Bootstrappable builds

tsr2 — Thu, 07 Jan 2021 12:05:33 +0000

The hardware/firmware backdoor that means we can't trust any of this ever, on Intel hardware at least, is Intel ME.

https://en.wikipedia.org/wiki/Intel_Management_Engine

Bootstrappable builds

andrewsh — Thu, 07 Jan 2021 08:50:52 +0000

E.g. Kotlin.

Bootstrappable builds

pabs — Thu, 07 Jan 2021 03:13:08 +0000

For trusting source code, there will always be too much code for one developer or one organisation to review.
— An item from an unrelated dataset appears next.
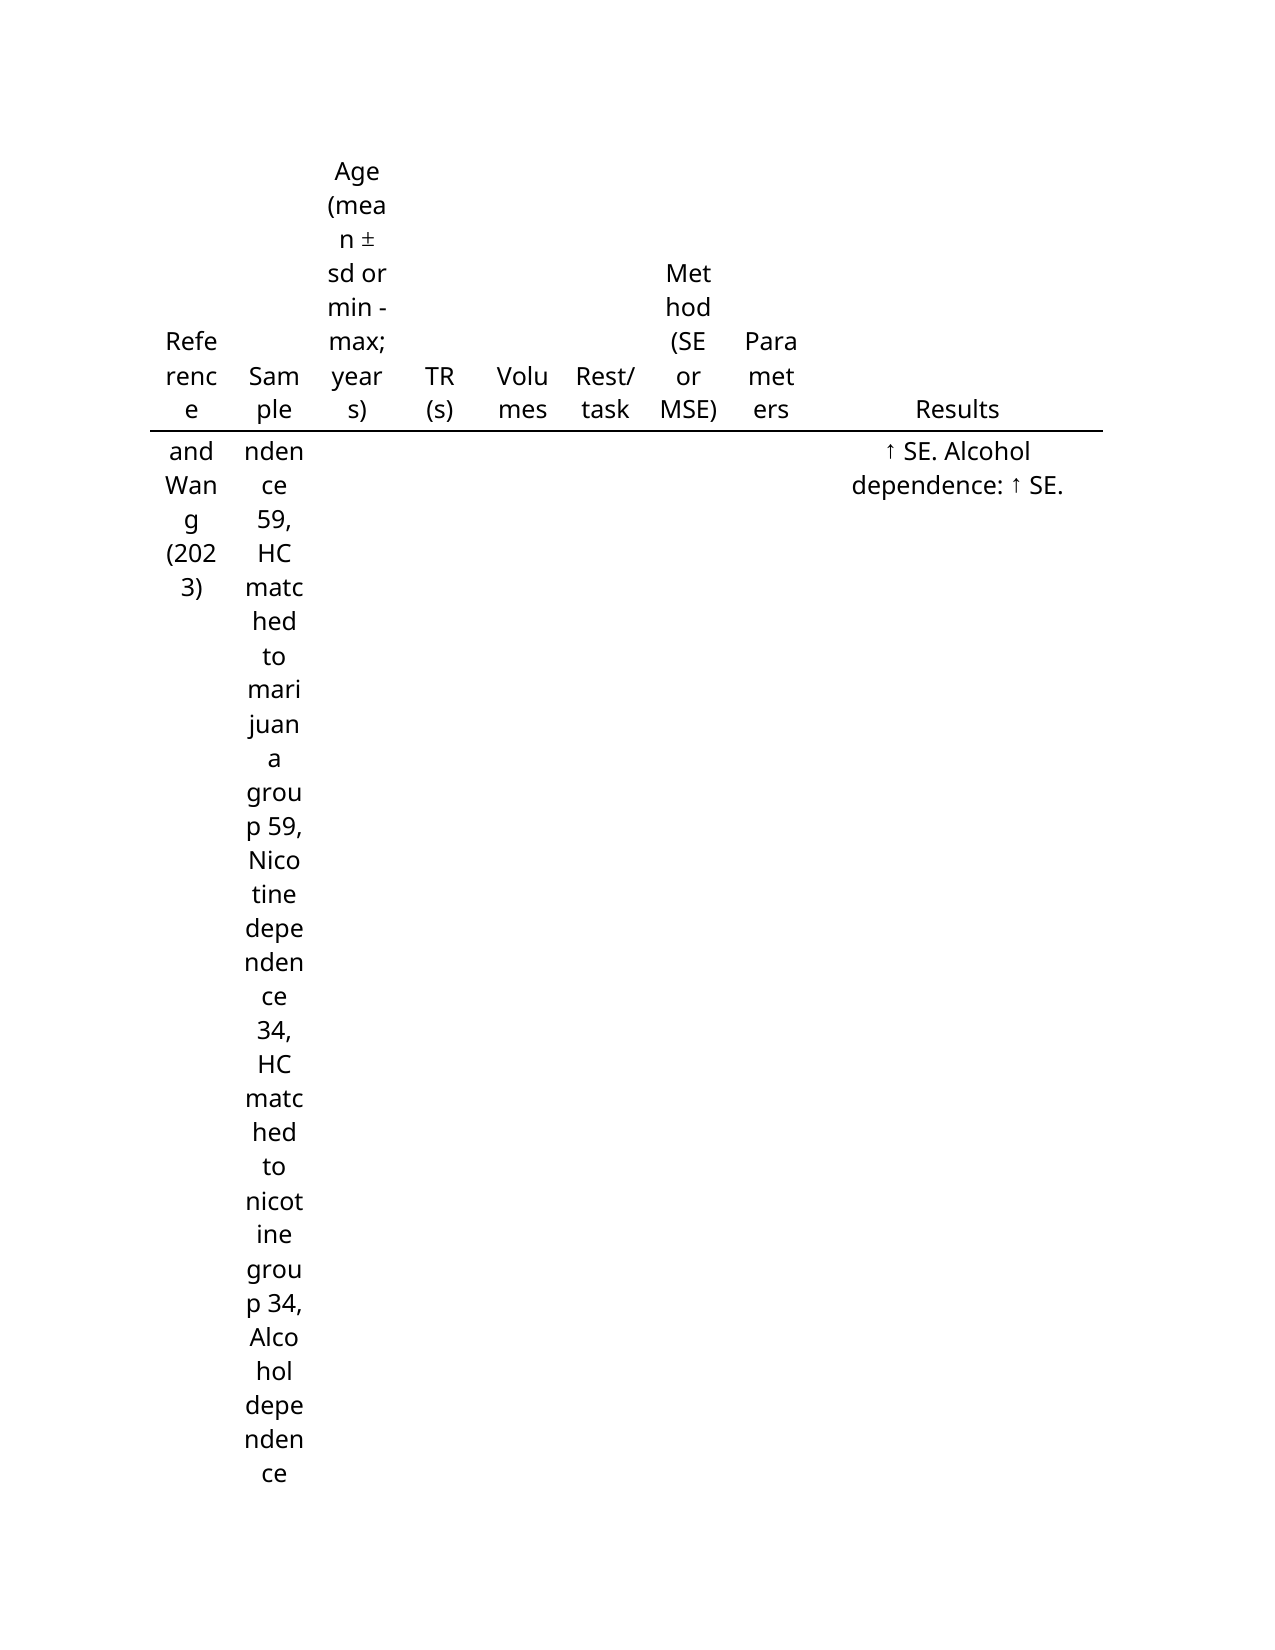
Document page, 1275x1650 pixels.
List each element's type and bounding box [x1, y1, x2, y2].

So we need distributed code review, which is being worked on in the rust community.

https://github.com/crev-dev/crev
https://github.com/crev-dev/cargo-crev

Bootstrappable builds

pabs — Thu, 07 Jan 2021 01:04:11 +0000

Its sad to see that lots of programming languages and build tools aren't bootstrappable, or are only tortiously bootstrappable from a minimal Linux system.

Bootstrappable builds

dvdeug — Thu, 07 Jan 2021 00:53:00 +0000

It's interesting, but it seems to be wandering into purely academic technicalities. Once you have bootstrapped a modern GCC from non-GCC source, you're done for GCC's part; you have a trusted compiler assuming you can trust the source code, in the sense of Ken Thompson's article. The problem is not making the core smaller; the problem is the GCC tarball, uncompressed, is 740 MB, and even after stripping away various documentation and non-C/C++ directories, it's still over 200 MB. How do you trust that?

In 2008, there was a problem with Debian SSH keys due to an actual patch to OpenSSH in Debian. This was accidental and a patch to OpenSSH. It would have been harder but possible to do it intentionally and via a patch to GCC, so it would recognized OpenSSH and miscompile it as needed. It could be all written out in code, and nobody would be the wiser unless they knew what they were doing GCC-wise and were poking at that section of code.

It's not a bad concern, but it seems at this point to be more about something fun and interesting instead of something that provides any more trust in practice.